World Trade Centre - nothing much to see anymore except a hole in the ground and a load of sick touts selling memorabilia of the incident. Kind of got the impression that a lot of what was there was perpetuated by them in order to keep business good. Still worth a 5 minute visit just to get an idea of the scale of the thing. What amazed me most was how little the surrounding area had been damaged.

'The View' - excellent bar/restaurant at the top of the Marriot hotel (I think) in Times square. It is a big revolving bar/restaurant which takes about an hour to do a complete circle and gives spectacular views of the NY skline. $6 pp cover charge and expensive drinks but well worth it.

Ellis Island - years since I did it but great to see

Times Square - avoid the cheap electronics stores like the plague - there will be compatability issues, lack of warranty, grey imports and other scams to rob you of your money.

Tips - perhaps the most shocking thing is that you end up paying sales tax on the prices you see, plus tips in restaurants and bars (15%-20% was the advice of my US colleagues) so the prices you see displayed ona menu can be inflated by 20%-30% by the time you have paid all of the 'extras'

Limos - I take a limo from the airport to the hotel and it costs about $5 more than a cab but you get to ride in comfort in a car that you feel safe in rather than feeling terrified in some old heap. You wont get this price if you go through the taxi desk though! You need to find an independant that you can trust. Unfortunately I do not have the telephone number of good (and cheap) companies to hand, but they are there

I'm off there on Sunday (unfortunately not for pleasure) so I hope the weather is good!!!


----------



## Kell (May 28, 2002)

If you have time and are that way inclined, there's a fantastic designer clothes village a little ways out of town. You can get the bus from the Port Authority bus terminal (takes about an hour), but unfortunately the name of the outlet escapes me at the moment. :-/

The only other thing I would say is that if you are going to do the Empire State thing, it pays to get there early. Allow a good couple of hours to get to the top otherwise. Queues everywhere. :


----------



## PeteDolan (Jul 19, 2002)

Empire state and Statue of liberty get very busy so I would do both first thing in the morning. At the empire state if you pay to go on the ride as well (it's crap but not much more expensive) then you don't have to queue to go up - you get to push in!!!
I'm ashamed to say I spent 8 months working in New York and didn't make the most of it although I did do most of the touristy things.
The places I liked (that haven't already been mentioned) were South Street Sea Port (downtown) and the long road towards china town where you can buy all the fake goods you will ever want. Times Square Brewery. Grenwich Village - great for bars and restaurants and just hanging out. Just sitting in Central Park and watching the world go by (and the skaters) is great if the weather is good - but be careful of the hot-dogs (and what they boil them in  )


----------



## sattan (Sep 10, 2002)

the ESPN sports bar off times square was pretty cool too.... big fatboy armchairs and more screens than you could ever watch at the same time... showing everything... and beer service to your chair 

nice.

tipping just confused me & state & misc. sales tax. WTF? why not just show the feckin' price you are supposed to pay and have done with it.

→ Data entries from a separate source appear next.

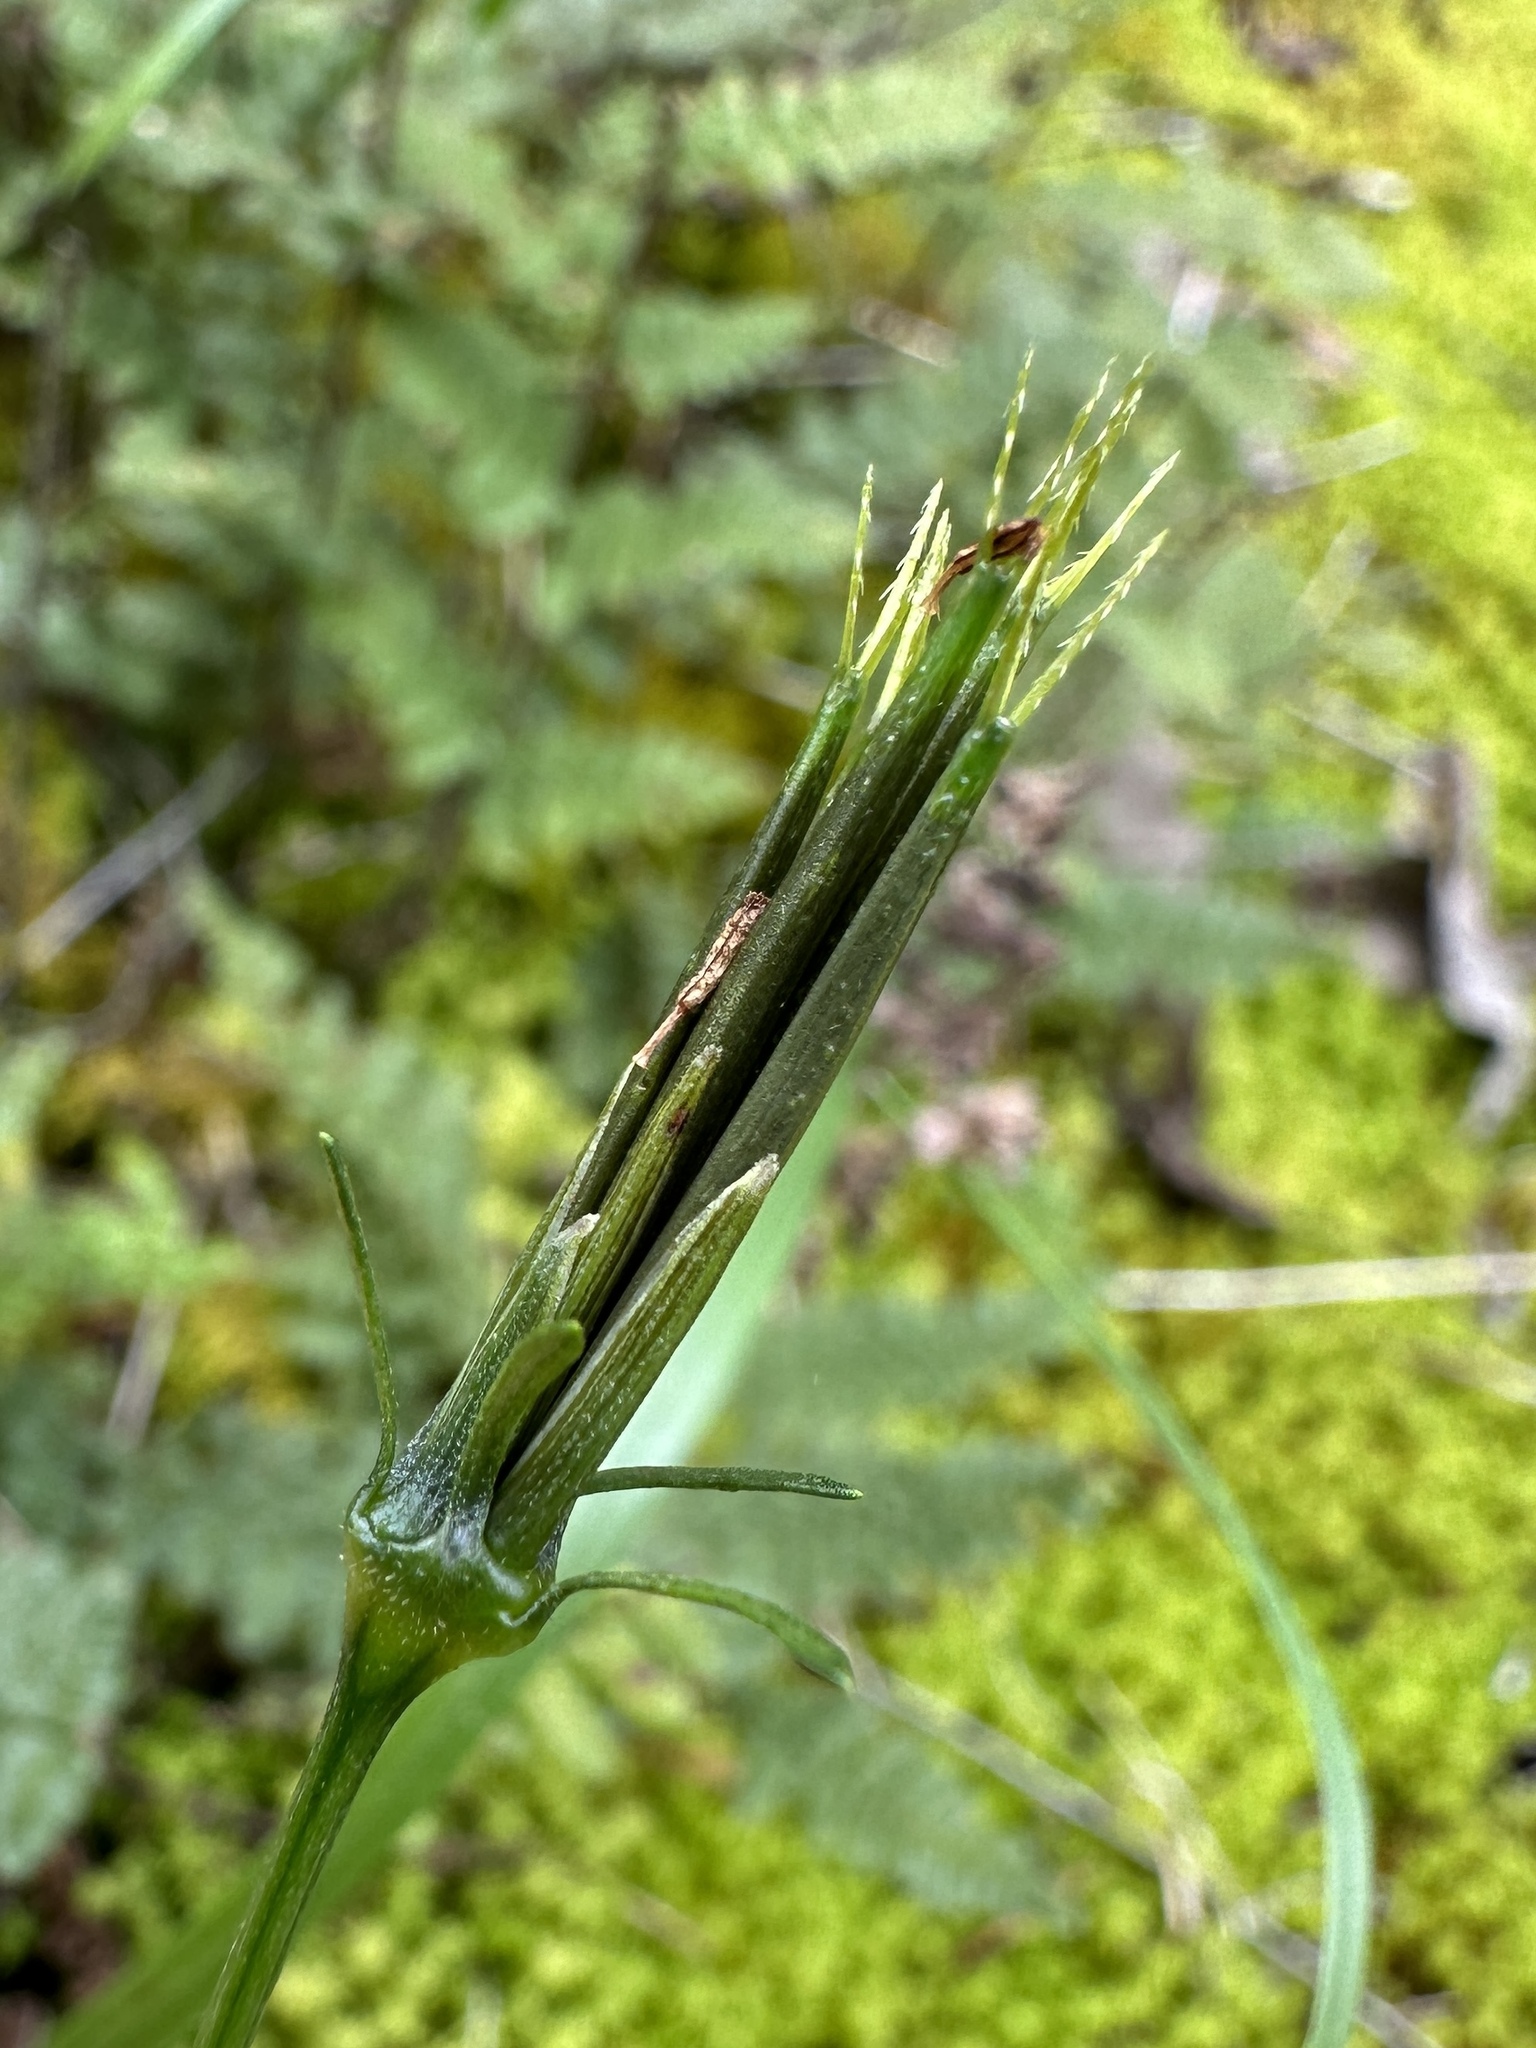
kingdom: Plantae
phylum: Tracheophyta
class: Magnoliopsida
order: Asterales
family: Asteraceae
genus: Bidens
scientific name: Bidens bipinnata
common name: Spanish-needles
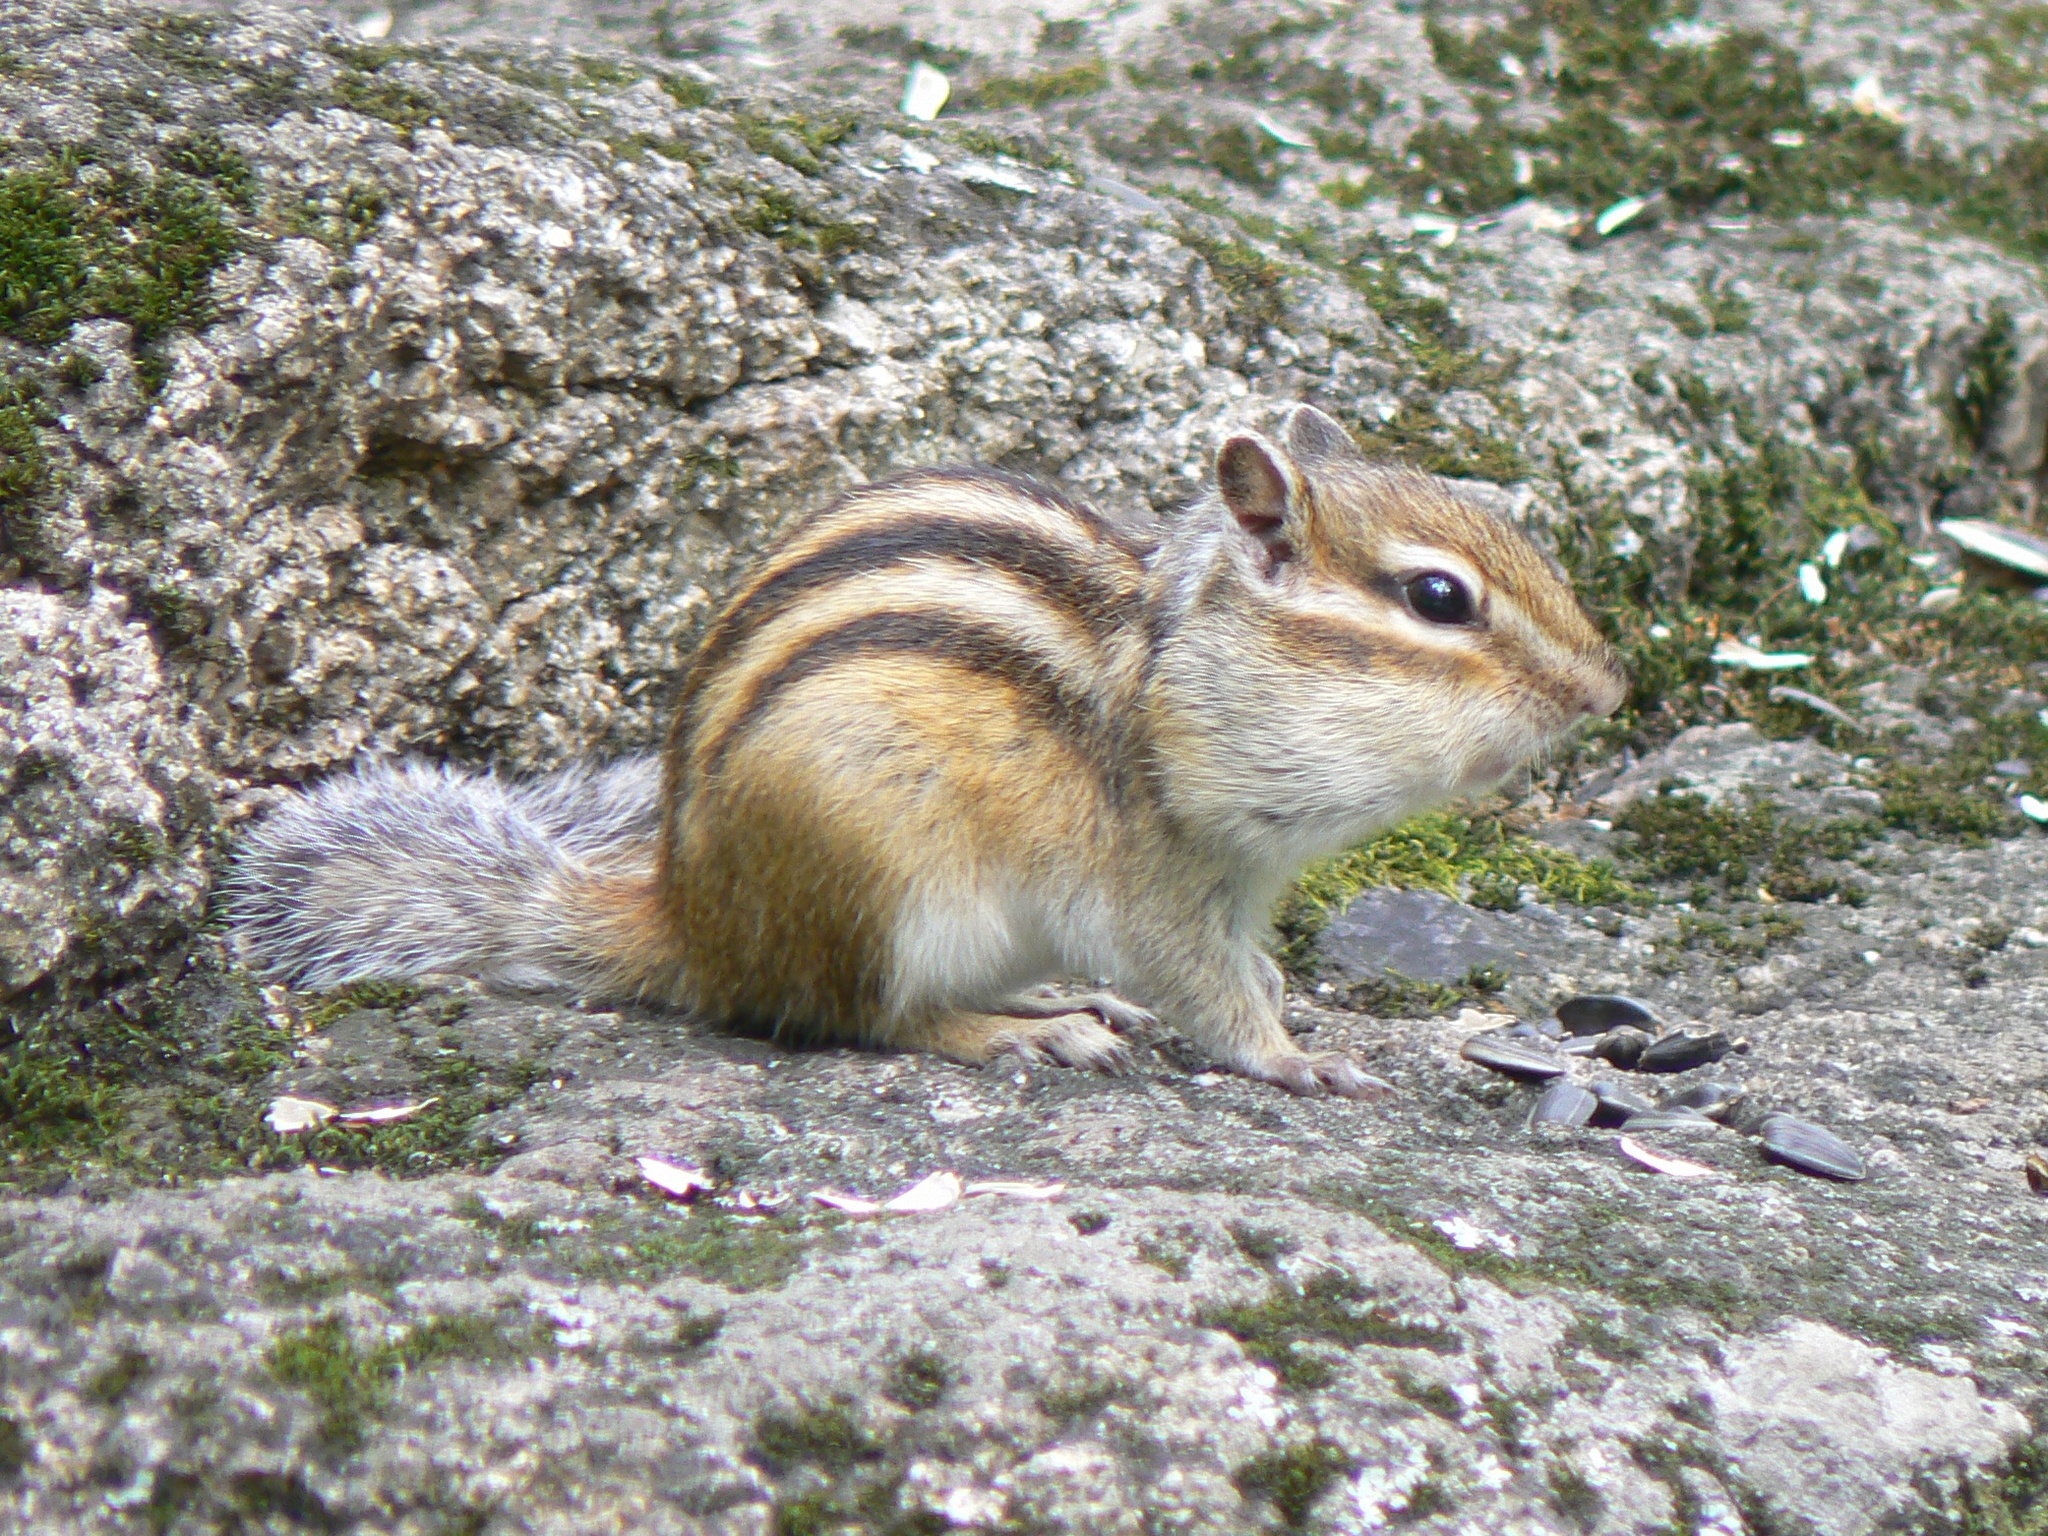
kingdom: Animalia
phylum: Chordata
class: Mammalia
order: Rodentia
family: Sciuridae
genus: Tamias
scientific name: Tamias sibiricus
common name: Siberian chipmunk
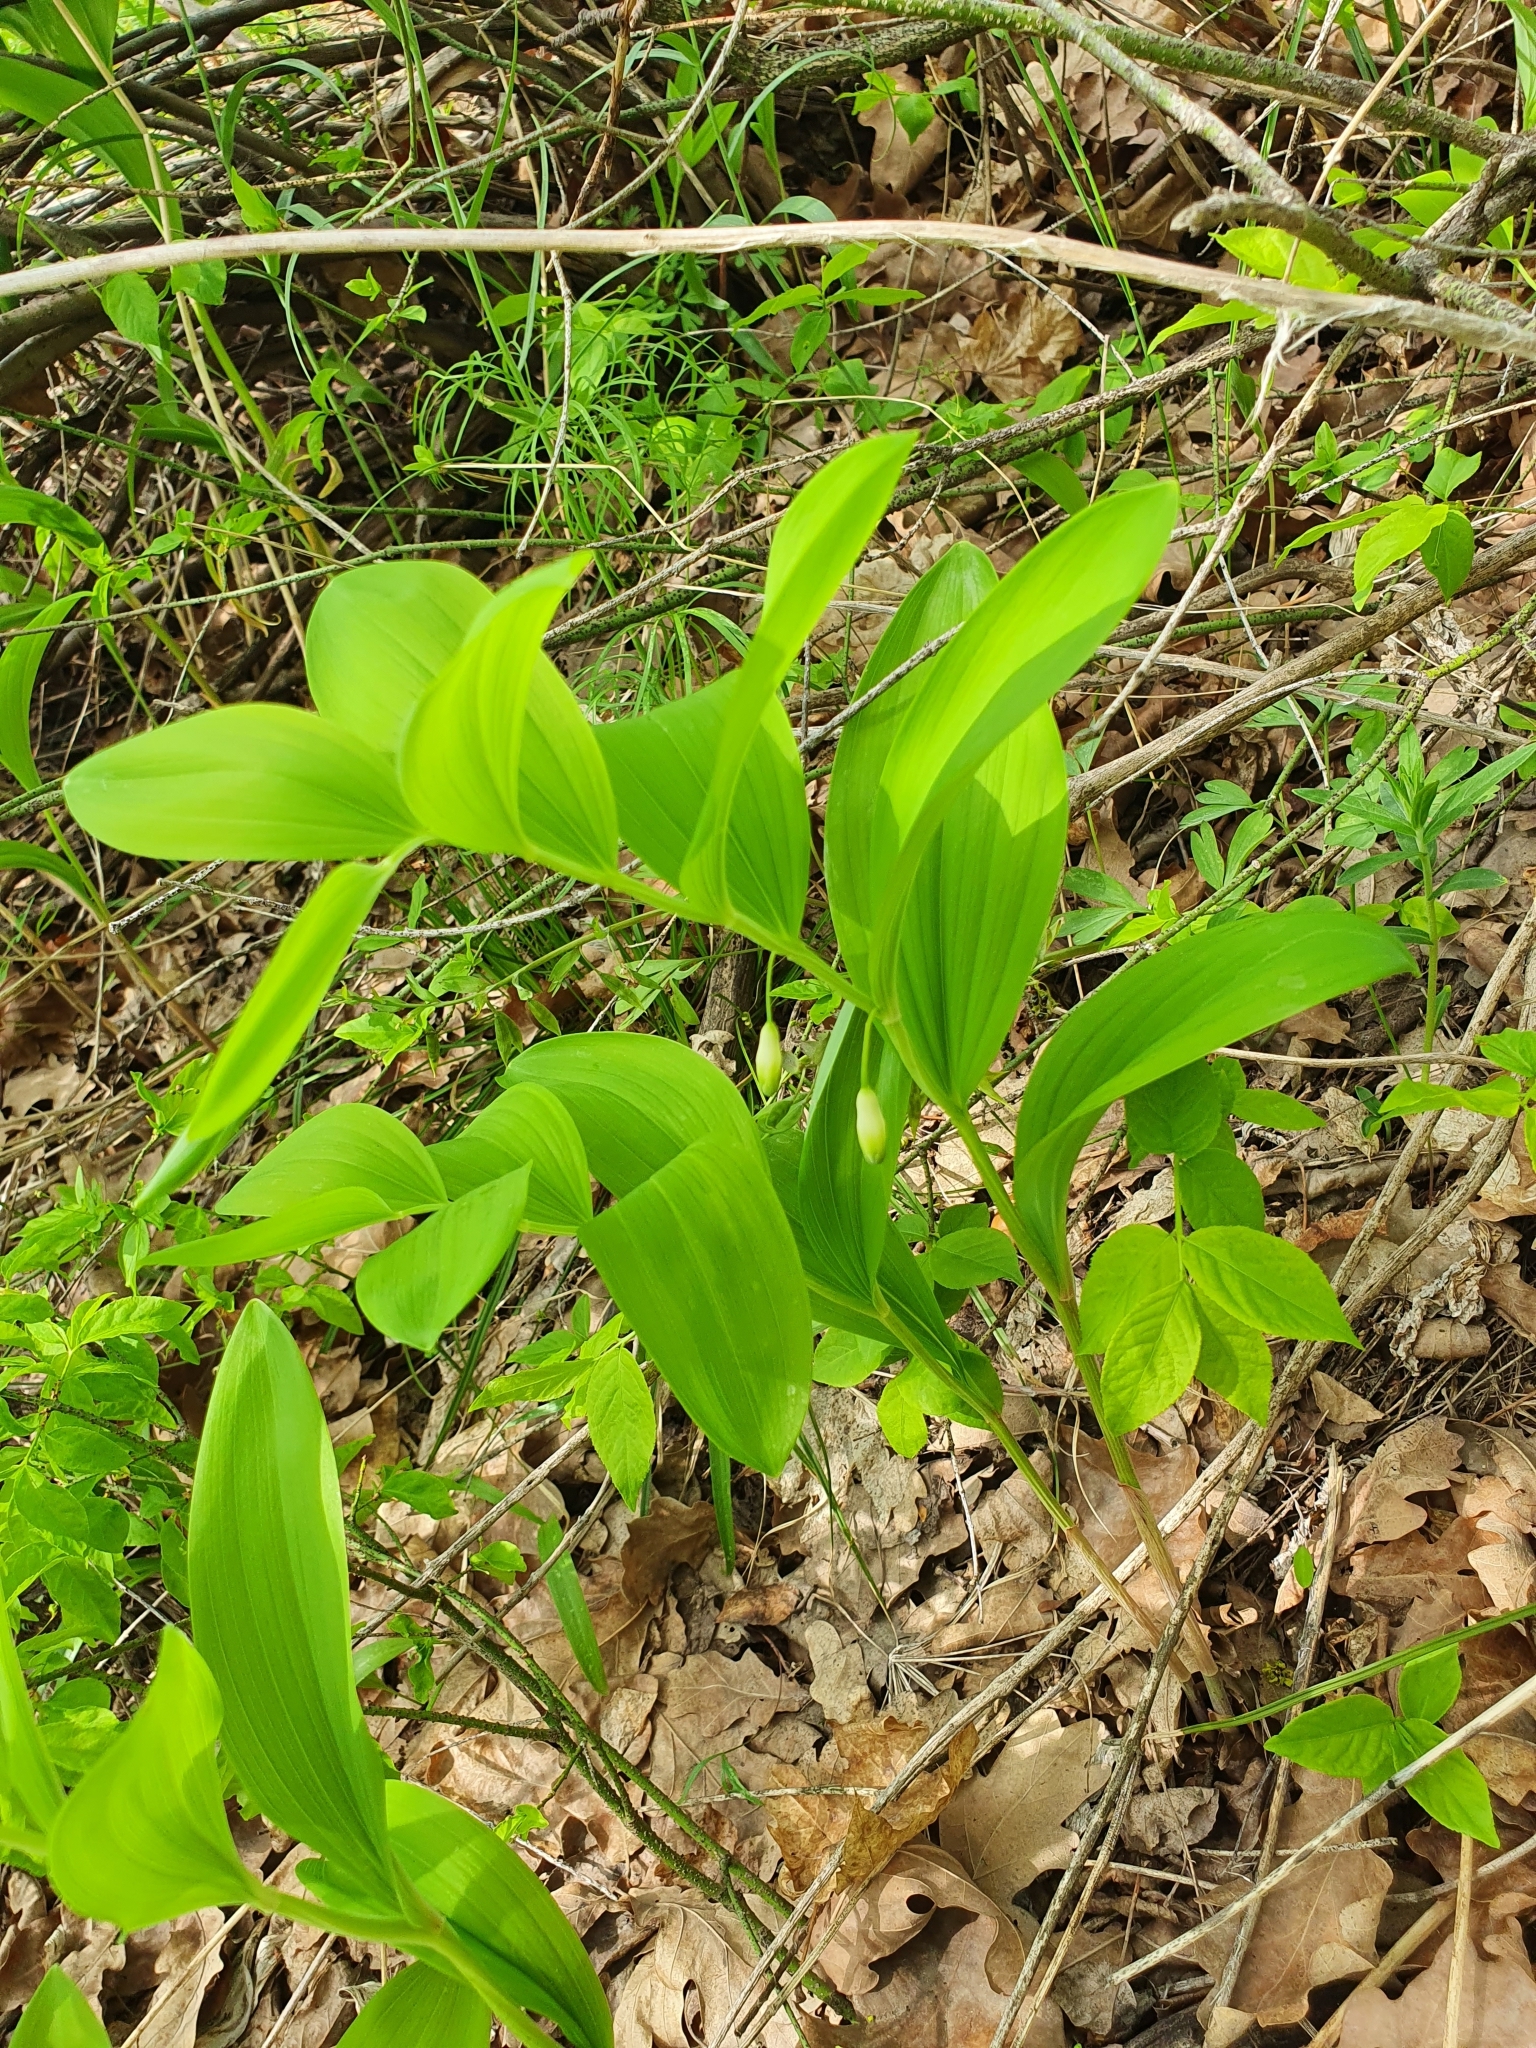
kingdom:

oh, and avoid 'european' beers in bars.... they're about 10bucks more than the US (weak) variety...

although who goes to NY and drinks carlsberg, err... I'll get me coat!


----------



## giles (May 6, 2002)

wow - seems you guys have summed most of it up.

Amazing city and for years never wanted to go.

Went and loved it.

One of the best cities visited.

Nuff said.

TIP: Walk everywhere......easy to find your way around, good for you and you get to see everything.


----------



## Kell (May 28, 2002)

Woodbury Common - the name of the designer village.

Came to me this morning.


----------



## Monique (Jun 11, 2002)

Antwerpman was spot on.

Eat at the Stage Deli. Chicken in the pot is prepared the Jewish way and is the Whole chicken. Wonder why many Yanks are soo fat?? :


----------